Passage for review:
────────────────

When we tell a story, even a “true” one, we have a beginning and an end. “One day…” eventually rolls into “…and so, that’s what happened’ (or, as Forrest Gump says, “That’s all I have to say about that”). We look at a story as a “slice of life,”—a moment in the cosmic timeline, an experience where someone (possibly ourselves) saw the world one way, and then something happened, and now it’s seen a different way. The impact and meaning of a story depend on where we end it. It’s where and how we leave our readers/listeners. The story can end with a “happily ever after,” or with our character staring out at the snow that is falling, falling, and falling “upon all the living and the dead.” It can end in chains, or the release of chains. It can end in true love, triumph, or the deepest loss.


But it is still only a moment. How do we capture the truth of life? Isn’t that what we’re after? Where is our beginning? An amoeba crawling from the primordial ooze? The Big Bang? The birth of God? And where is our ending? How could we even speculate?


This is, I think, why we write: in order to capture the whole picture, the meaning behind our happiness and suffering, the reason we push on, the understanding of our impermanent permanence. This involves acute speculation and introspection on our experiences, and most people aren’t interested in going there. The writer is a philosopher, a logician, a truth-seeker, a theorist, a dreamer. We look to other writers for their insights, we lean over the page or the keyboard and make an attempt to explain w-h-y.

────────────────

Excerpted records:
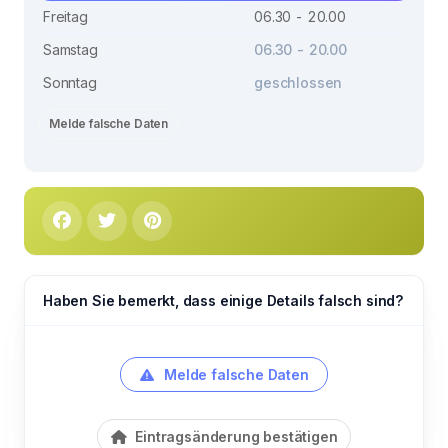
Freitag
06.30 - 20.00
Samstag
06.30 - 20.00
Sonntag
geschlossen
Melde falsche Daten
Haben Sie bemerkt, dass einige Details falsch sind?
Melde falsche Daten
Eintragsänderung bestätigen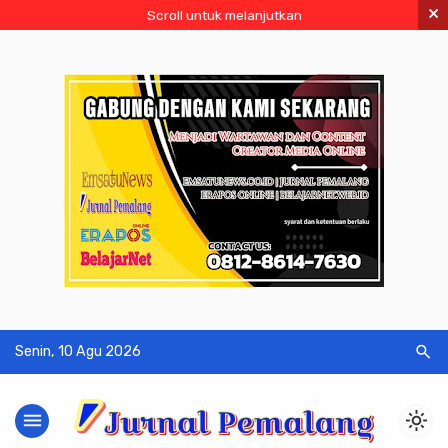
×
Scroll untuk melanjutkan
search
Senin, 10 Agu 2026
menu
light_mode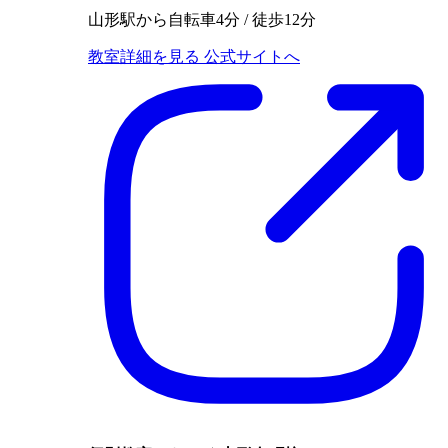
山形駅から自転車4分 / 徒歩12分
教室詳細を見る
公式サイトへ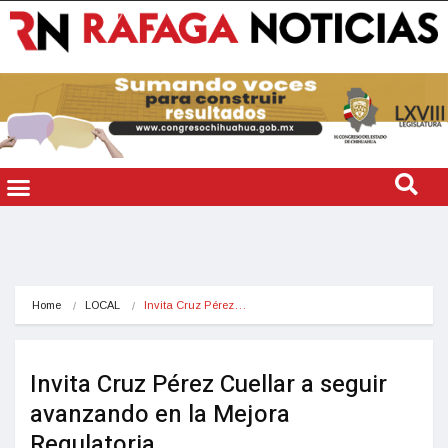
Home
LOCAL
Invita Cruz Pérez…
Invita Cruz Pérez Cuellar a seguir
avanzando en la Mejora
Regulatoria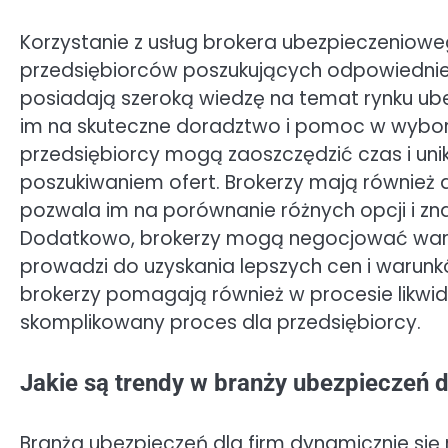
Korzystanie z usług brokera ubezpieczeniowe
przedsiębiorców poszukujących odpowiednieg
posiadają szeroką wiedzę na temat rynku u
im na skuteczne doradztwo i pomoc w wyborze
przedsiębiorcy mogą zaoszczędzić czas i un
poszukiwaniem ofert. Brokerzy mają również
pozwala im na porównanie różnych opcji i zna
Dodatkowo, brokerzy mogą negocjować warun
prowadzi do uzyskania lepszych cen i warun
brokerzy pomagają również w procesie likwid
skomplikowany proces dla przedsiębiorcy.
Jakie są trendy w branży ubezpieczeń d
Branża ubezpieczeń dla firm dynamicznie się 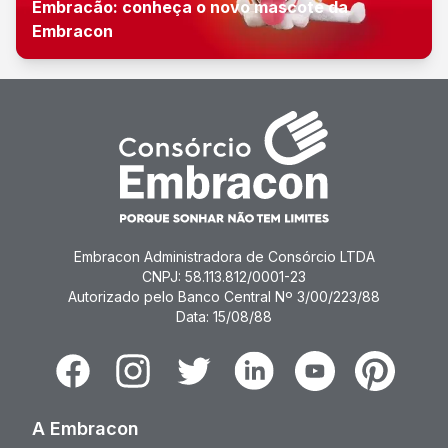
Embracão: conheça o novo mascote da
Embracon
Embracon Administradora de Consórcio LTDA
CNPJ: 58.113.812/0001-23
Autorizado pelo Banco Central Nº 3/00/223/88
Data: 15/08/88
Facebook
Instagram
Twitter
Linkedin
Youtube
Pinterest
A Embracon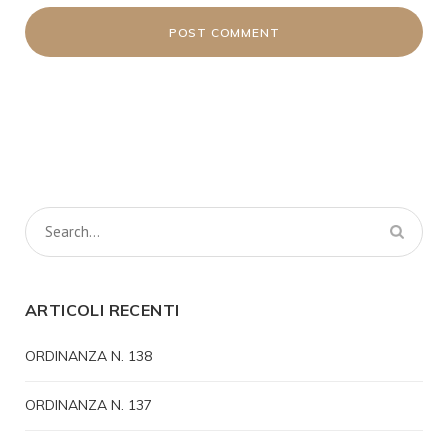
ARTICOLI RECENTI
ORDINANZA N. 138
ORDINANZA N. 137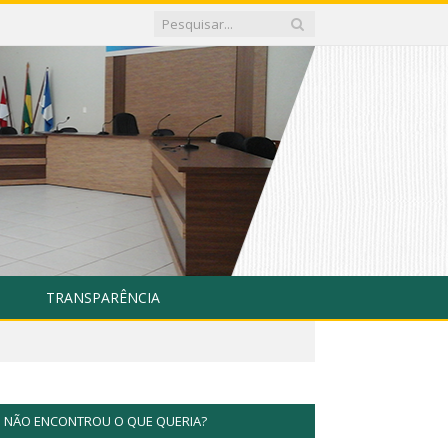
TRANSPARÊNCIA
NÃO ENCONTROU O QUE QUERIA?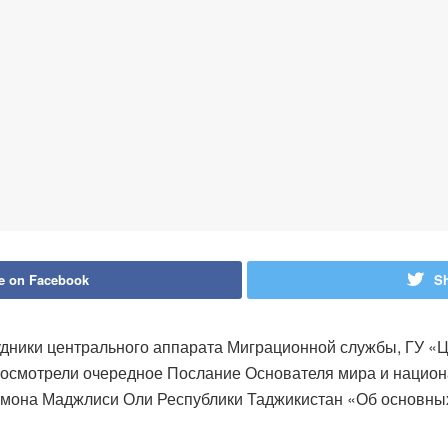
e on Facebook
Sh
рудники центрального аппарата Миграционной службы, ГУ 
росмотрели очередное Послание Основателя мира и национ
мона Маджлиси Оли Республики Таджикистан «Об основны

────────────────

Check your understanding:
• A. List every role that the essay on storytelling and writing assigns to the writer.
• B. Carry on the essay on storytelling and why we write, beginning after its final sentence.

Results for the exercise:
• A. a philosopher, a logician, a truth-seeker, a theorist, a dreamer

• B.
As far as I know, no one has come up with the definitive universal truth. So we approximate it, hint at it, catch a glimpse of it as it walks past our window, stand next to it on a crowded bus. The end of the story, of the good story, leaves us (and our reader) on a trajectory toward discovery—the open-mouthed, chin-scratching, finger-in-the-air, “I had it on the tip of my tongue” moment that keeps us going, and thinking, and wondering, and trying to figure this whole thing out.


Jackson Browne says it quite well in the song “The Road and the Sky”:


When we come to the place where the road and the sky collide,

Throw me over the edge and let my spirit glide.